#### Work to complete:
Scan the listing for "with" and copy out each line that has it.

#### Input for this task:
________________________________________

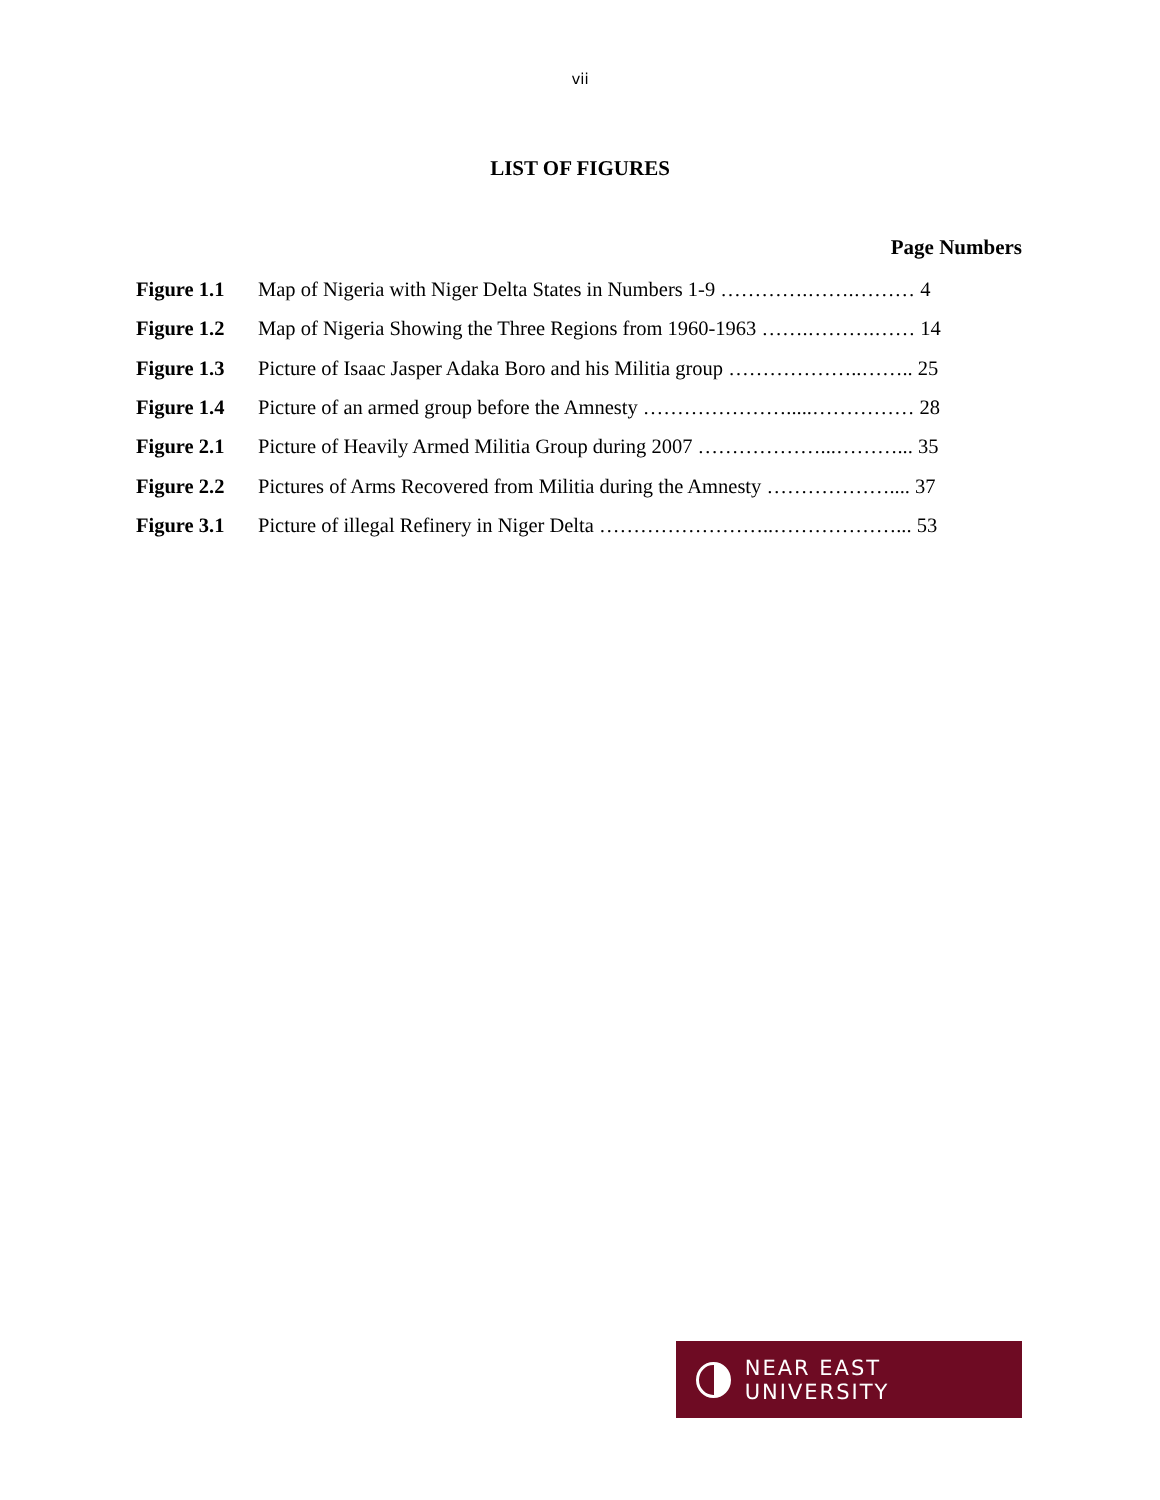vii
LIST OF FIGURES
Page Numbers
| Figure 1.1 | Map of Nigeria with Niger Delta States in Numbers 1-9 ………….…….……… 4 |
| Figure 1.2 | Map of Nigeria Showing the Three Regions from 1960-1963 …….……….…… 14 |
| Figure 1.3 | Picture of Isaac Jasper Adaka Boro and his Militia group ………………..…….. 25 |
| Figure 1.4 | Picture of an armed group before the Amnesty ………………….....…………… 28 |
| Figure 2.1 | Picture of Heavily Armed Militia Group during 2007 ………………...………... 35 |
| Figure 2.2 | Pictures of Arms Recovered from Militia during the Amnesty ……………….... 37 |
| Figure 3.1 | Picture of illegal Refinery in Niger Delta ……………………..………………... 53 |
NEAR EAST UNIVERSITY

________________________________________

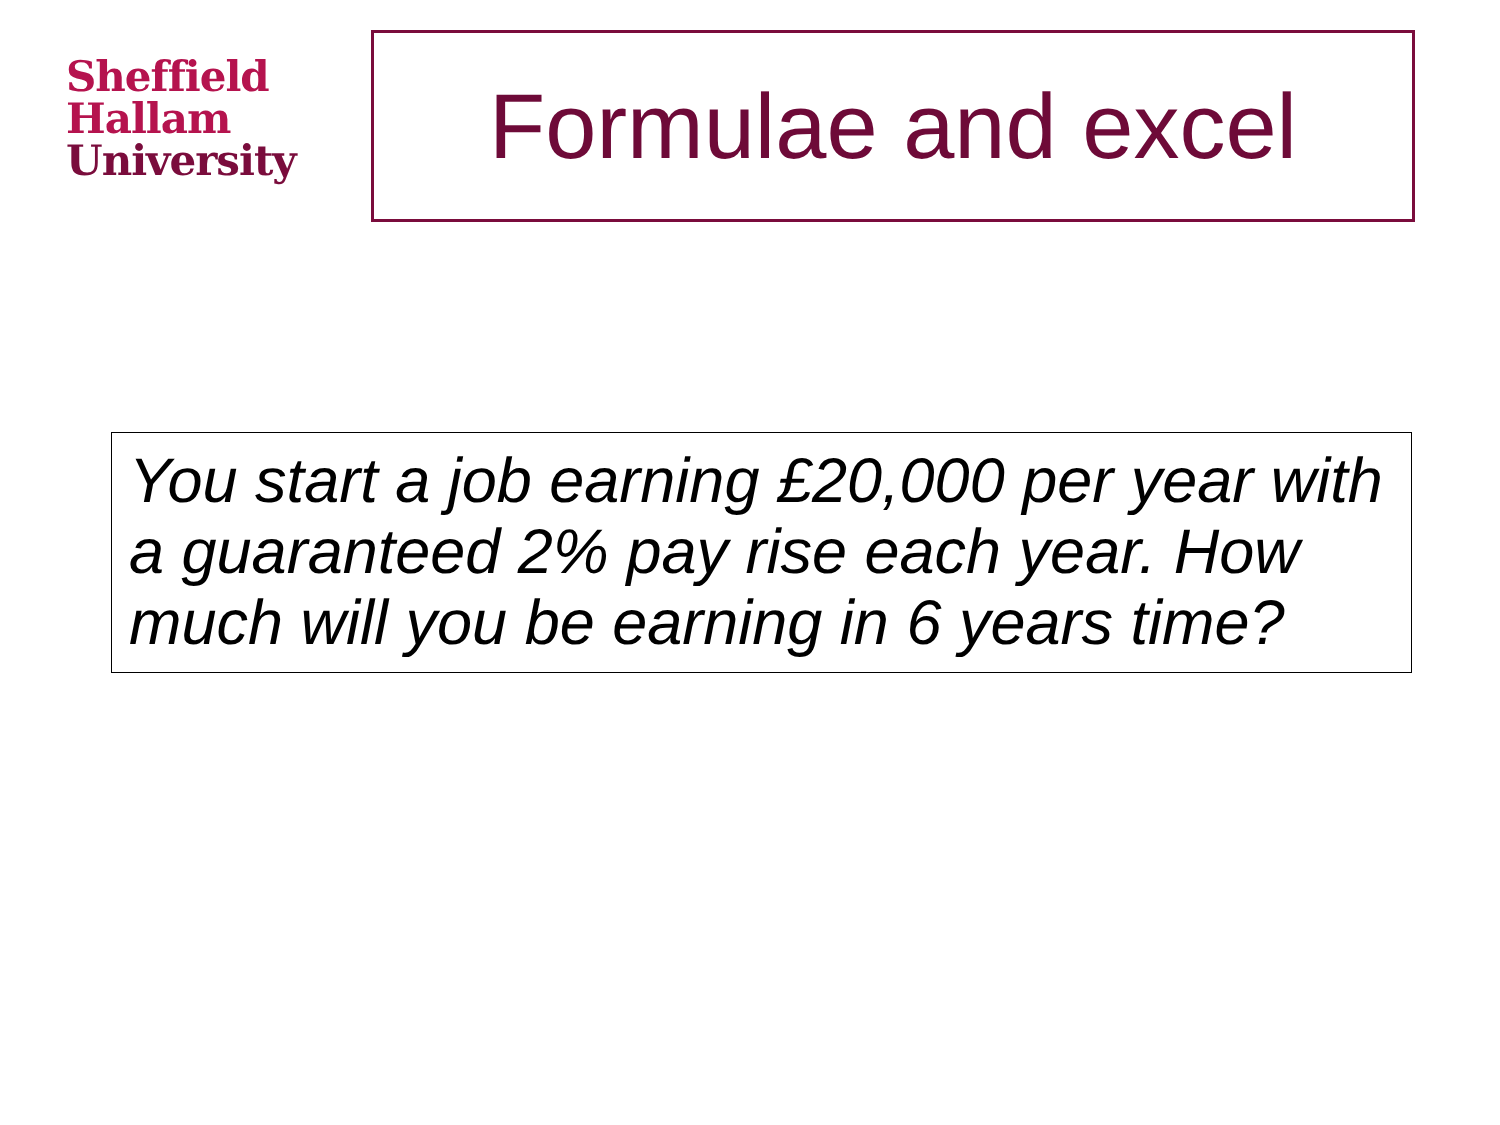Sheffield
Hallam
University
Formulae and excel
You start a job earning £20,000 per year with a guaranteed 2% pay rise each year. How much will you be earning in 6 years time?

________________________________________

#### Output:
| Figure 1.1 | Map of Nigeria with Niger Delta States in Numbers 1-9 ………….…….……… 4 |
You start a job earning £20,000 per year with a guaranteed 2% pay rise each year. How much will you be earning in 6 years time?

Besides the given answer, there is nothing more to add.